▶ WORK ITEM: Print the lines of the listing below exactly as they appear, starting at the line that contains "left wrist: (279, 191, -15)" and stopping after the line that contains "left ankle: (185, 184, -21)". Leave the pictures out of your answer.

Saved entries:
------------------------------------------------------------------------

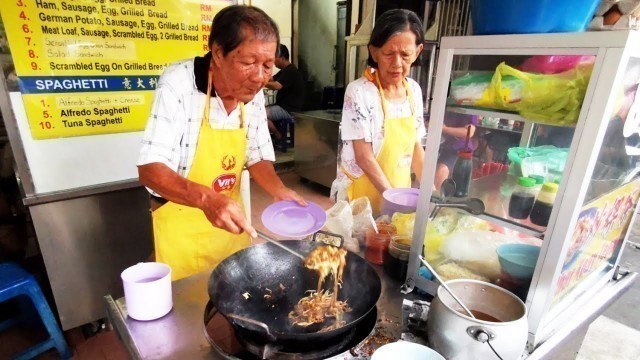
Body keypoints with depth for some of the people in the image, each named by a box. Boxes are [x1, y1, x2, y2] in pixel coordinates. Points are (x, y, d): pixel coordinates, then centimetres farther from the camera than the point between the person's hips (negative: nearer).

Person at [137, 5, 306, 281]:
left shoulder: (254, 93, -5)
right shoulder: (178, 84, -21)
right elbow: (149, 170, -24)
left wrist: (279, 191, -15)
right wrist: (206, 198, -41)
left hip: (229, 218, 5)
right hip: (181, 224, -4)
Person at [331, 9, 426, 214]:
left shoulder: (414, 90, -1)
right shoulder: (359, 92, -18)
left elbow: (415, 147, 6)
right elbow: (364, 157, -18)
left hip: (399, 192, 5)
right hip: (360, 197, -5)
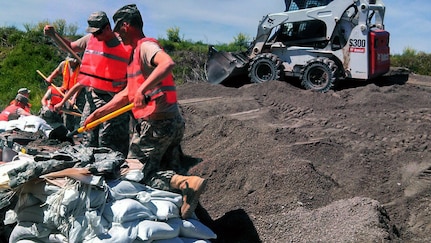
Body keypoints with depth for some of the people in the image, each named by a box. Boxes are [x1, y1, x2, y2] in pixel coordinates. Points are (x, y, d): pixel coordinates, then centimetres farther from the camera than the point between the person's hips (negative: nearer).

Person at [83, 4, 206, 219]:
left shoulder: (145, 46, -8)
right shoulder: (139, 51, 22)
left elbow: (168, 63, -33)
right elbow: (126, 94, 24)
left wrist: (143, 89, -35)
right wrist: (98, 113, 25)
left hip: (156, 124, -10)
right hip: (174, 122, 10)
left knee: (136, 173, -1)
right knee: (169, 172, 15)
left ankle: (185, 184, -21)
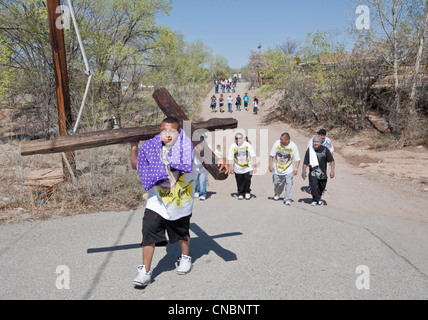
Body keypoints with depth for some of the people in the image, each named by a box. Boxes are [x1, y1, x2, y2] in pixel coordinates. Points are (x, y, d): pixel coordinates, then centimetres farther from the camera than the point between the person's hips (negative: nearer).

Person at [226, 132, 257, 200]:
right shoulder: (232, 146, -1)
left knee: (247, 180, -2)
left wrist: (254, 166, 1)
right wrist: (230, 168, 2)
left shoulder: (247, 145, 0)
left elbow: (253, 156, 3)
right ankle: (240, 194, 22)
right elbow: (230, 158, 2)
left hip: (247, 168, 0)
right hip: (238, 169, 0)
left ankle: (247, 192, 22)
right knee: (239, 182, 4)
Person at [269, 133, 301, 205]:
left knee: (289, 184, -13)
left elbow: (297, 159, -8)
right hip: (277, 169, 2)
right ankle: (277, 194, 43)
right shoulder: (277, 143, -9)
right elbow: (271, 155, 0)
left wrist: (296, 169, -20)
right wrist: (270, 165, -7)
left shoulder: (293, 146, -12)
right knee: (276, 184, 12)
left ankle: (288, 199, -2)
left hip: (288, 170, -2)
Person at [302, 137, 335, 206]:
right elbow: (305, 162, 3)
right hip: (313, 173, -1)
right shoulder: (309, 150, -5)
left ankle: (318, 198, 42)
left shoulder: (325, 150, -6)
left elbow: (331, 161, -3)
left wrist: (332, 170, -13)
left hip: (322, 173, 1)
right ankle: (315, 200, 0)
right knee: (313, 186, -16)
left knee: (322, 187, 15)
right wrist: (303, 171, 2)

------------------------------------------------------------------------

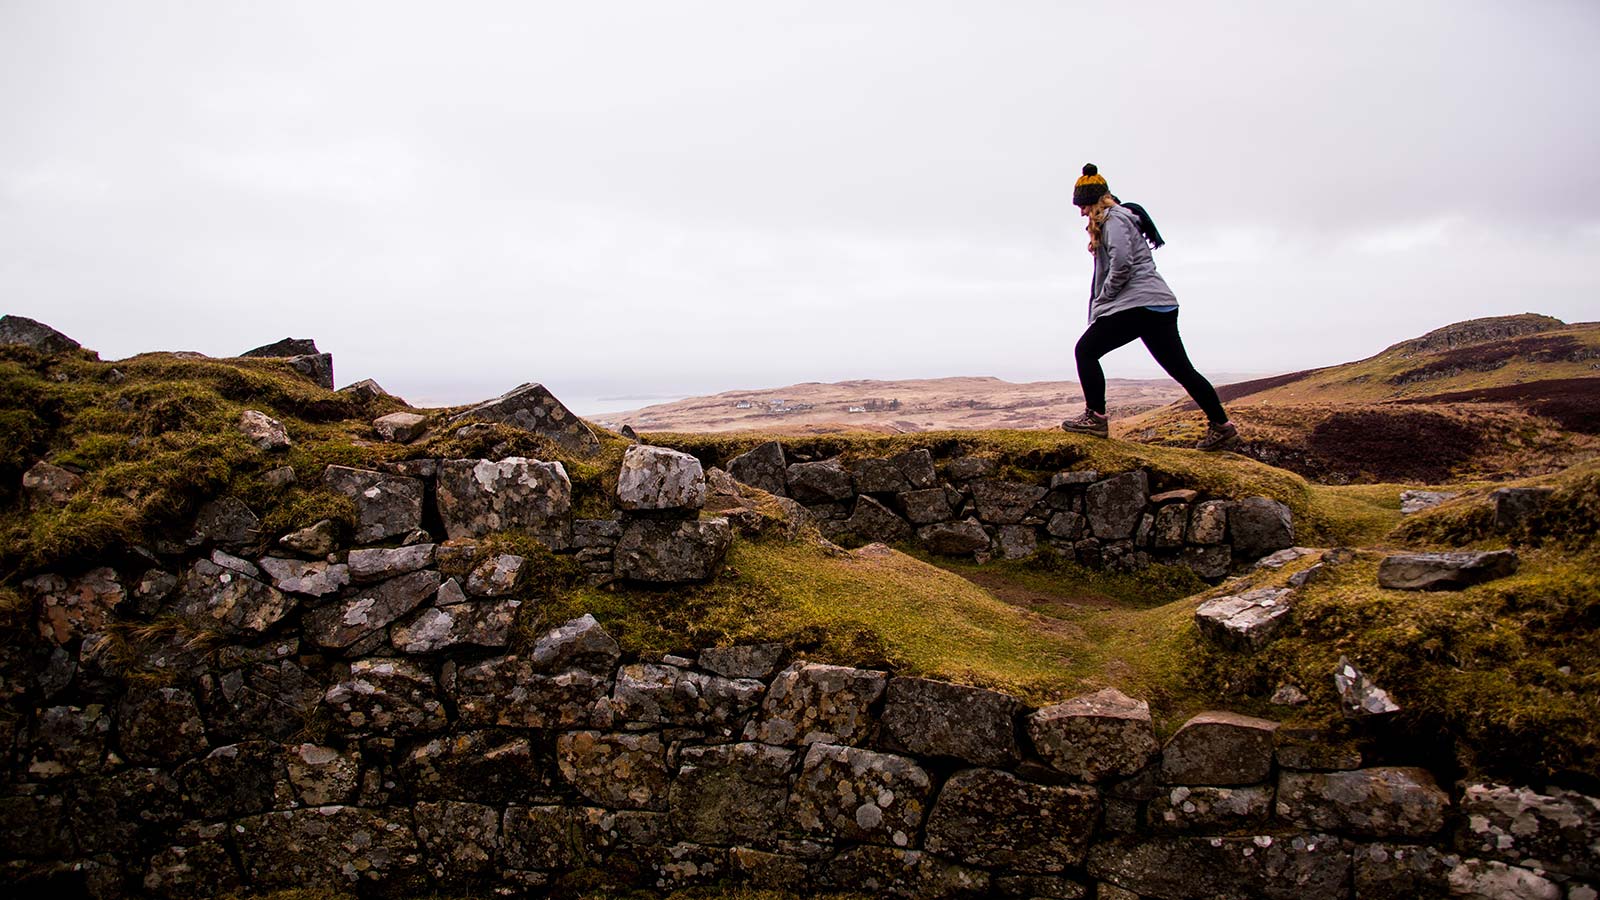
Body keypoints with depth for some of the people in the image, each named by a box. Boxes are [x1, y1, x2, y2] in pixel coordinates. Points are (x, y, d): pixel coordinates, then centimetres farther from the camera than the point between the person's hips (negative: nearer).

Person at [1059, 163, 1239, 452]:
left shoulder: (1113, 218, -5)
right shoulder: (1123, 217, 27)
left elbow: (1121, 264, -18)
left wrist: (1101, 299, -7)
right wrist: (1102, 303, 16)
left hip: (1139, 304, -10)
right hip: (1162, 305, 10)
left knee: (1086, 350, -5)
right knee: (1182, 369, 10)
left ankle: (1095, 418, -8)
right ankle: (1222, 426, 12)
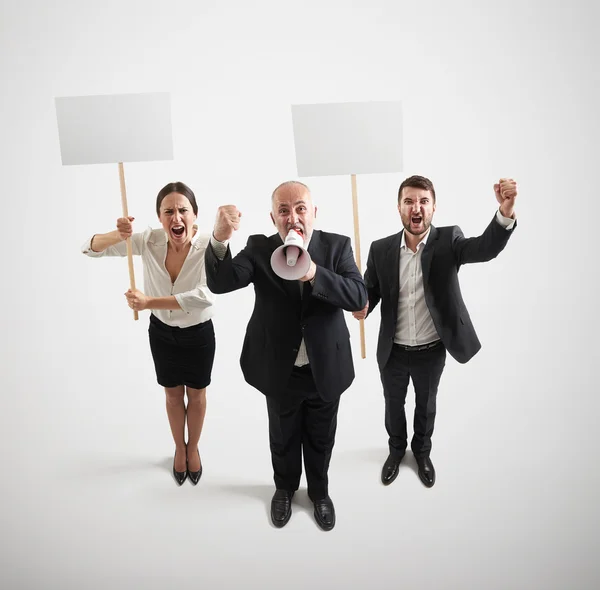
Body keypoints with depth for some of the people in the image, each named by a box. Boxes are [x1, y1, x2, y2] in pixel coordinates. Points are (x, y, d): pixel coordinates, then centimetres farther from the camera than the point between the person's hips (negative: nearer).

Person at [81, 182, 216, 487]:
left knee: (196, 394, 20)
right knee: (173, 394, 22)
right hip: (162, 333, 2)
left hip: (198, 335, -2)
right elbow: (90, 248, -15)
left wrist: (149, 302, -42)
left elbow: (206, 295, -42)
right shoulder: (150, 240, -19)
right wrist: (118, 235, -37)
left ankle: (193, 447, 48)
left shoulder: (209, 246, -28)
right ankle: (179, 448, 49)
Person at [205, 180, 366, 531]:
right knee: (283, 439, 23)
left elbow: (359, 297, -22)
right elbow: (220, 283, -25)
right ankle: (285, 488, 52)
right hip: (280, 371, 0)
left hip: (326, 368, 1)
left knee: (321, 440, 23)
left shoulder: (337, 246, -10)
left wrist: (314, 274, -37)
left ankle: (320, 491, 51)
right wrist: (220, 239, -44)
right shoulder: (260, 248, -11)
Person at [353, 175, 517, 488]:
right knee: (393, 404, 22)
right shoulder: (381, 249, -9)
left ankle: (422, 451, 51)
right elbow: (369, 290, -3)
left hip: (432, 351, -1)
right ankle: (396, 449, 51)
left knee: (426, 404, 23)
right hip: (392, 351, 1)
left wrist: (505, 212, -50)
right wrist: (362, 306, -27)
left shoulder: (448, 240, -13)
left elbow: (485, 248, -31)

------------------------------------------------------------------------

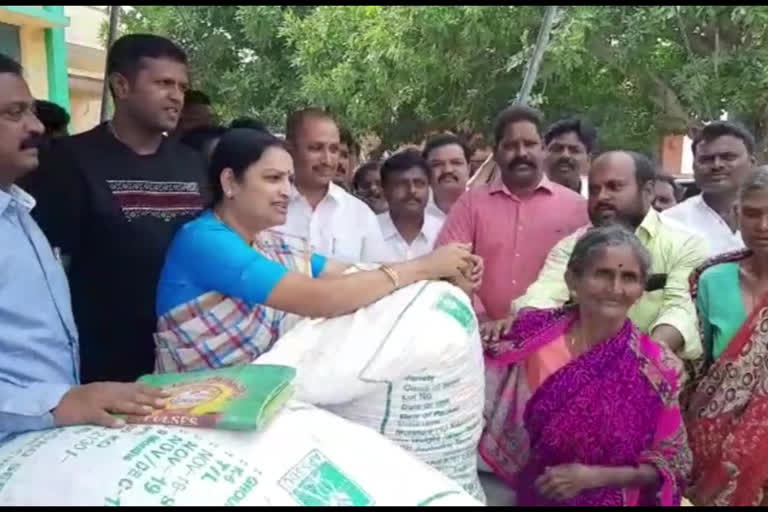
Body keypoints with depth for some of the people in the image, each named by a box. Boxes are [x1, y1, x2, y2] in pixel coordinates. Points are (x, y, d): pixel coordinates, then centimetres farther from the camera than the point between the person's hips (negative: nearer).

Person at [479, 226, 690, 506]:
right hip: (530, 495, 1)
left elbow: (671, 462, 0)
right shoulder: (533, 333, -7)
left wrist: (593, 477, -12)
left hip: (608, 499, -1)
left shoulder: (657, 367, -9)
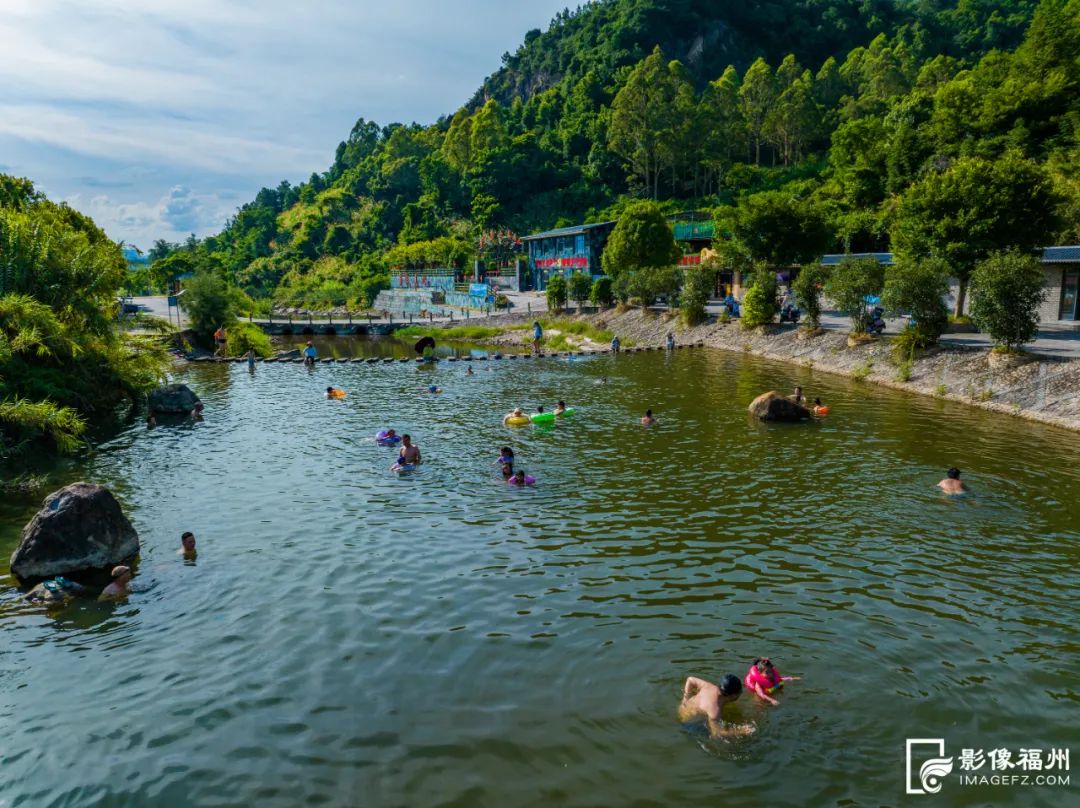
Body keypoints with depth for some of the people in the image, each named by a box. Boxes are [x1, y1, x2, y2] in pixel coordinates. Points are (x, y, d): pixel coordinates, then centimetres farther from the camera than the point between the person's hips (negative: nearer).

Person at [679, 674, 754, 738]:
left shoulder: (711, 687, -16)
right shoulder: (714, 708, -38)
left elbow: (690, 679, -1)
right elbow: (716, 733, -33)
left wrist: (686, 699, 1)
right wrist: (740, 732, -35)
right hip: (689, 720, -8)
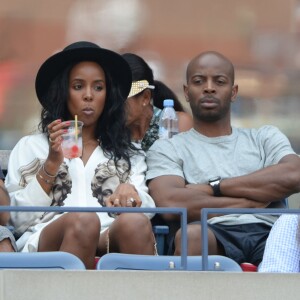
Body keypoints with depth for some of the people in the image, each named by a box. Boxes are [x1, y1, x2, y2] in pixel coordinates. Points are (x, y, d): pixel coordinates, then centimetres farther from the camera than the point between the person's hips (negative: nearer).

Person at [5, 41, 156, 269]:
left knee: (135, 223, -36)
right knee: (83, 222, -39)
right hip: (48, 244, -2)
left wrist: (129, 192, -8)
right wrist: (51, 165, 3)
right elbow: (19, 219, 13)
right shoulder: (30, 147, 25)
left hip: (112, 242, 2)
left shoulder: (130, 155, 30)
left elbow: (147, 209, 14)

------------------------------------------------------------------------

▶ TASK ANSWER:
left wrist: (279, 191, -15)
right wrist: (206, 198, -41)
left hip: (229, 218, 5)
right hip: (181, 224, -4)
Person at [331, 9, 426, 214]:
left shoulder: (414, 90, -1)
right shoulder: (359, 92, -18)
left elbow: (415, 147, 6)
right elbow: (364, 157, -18)
left hip: (399, 192, 5)
right hip: (360, 197, -5)
Body keypoints with depth for some of the people in the image, each named by a box. Boxes are [x1, y1, x2, y2] in pixel coordinates. Points are (x, y, d): pixel coordinates, then centimetres farther from the camera than the point between the person's hips (negative: nearer).

Person at [83, 4, 206, 219]:
left shoulder: (145, 46, -8)
right shoulder: (139, 51, 22)
left elbow: (168, 63, -33)
right elbow: (126, 94, 24)
left wrist: (143, 89, -35)
right wrist: (98, 113, 25)
left hip: (156, 124, -10)
right hip: (174, 122, 10)
left knee: (136, 173, -1)
right knee: (169, 172, 15)
left ankle: (185, 184, -21)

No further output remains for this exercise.